◆ Task directions: Omitting the pictures, restate all of the entries below exactly.
[[ Source data open ]]
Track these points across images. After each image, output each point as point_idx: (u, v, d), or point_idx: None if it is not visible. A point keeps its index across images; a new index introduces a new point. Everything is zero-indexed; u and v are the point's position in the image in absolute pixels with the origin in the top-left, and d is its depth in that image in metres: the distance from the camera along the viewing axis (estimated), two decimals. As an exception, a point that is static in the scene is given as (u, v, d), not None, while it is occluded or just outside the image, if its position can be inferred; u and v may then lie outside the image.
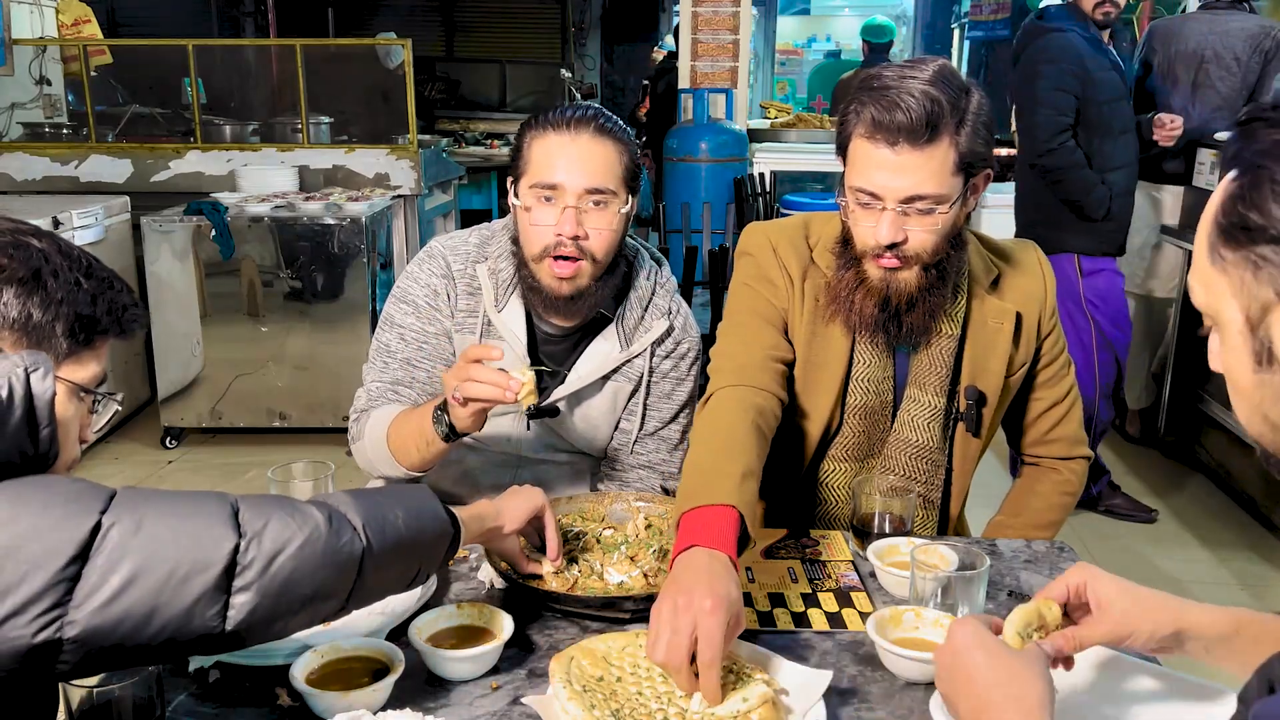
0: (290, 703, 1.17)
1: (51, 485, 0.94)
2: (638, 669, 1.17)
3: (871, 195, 1.47)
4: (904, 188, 1.45)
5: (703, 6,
[[ Source data closed ]]
◆ Completed exercise:
Track these points across images. After each image, output each point as point_idx: (u, v, d), or point_idx: None if it is not visible. A point keeps its index across images; a new index introduces a new point. Everything is zero-indexed; u and v are the point's position in the image in absolute pixels with the origin in the top-left, and d is its depth in that image in metres: the distance from the camera along the viewing axis (estimated), two decimals. As an exception, a point that is static in the scene is given as (u, v, d), not None, while it is occluded or just outside the image, if its position can be inferred; u and v may then lie outside the image.
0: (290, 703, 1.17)
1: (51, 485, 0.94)
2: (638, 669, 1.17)
3: (871, 195, 1.47)
4: (904, 188, 1.45)
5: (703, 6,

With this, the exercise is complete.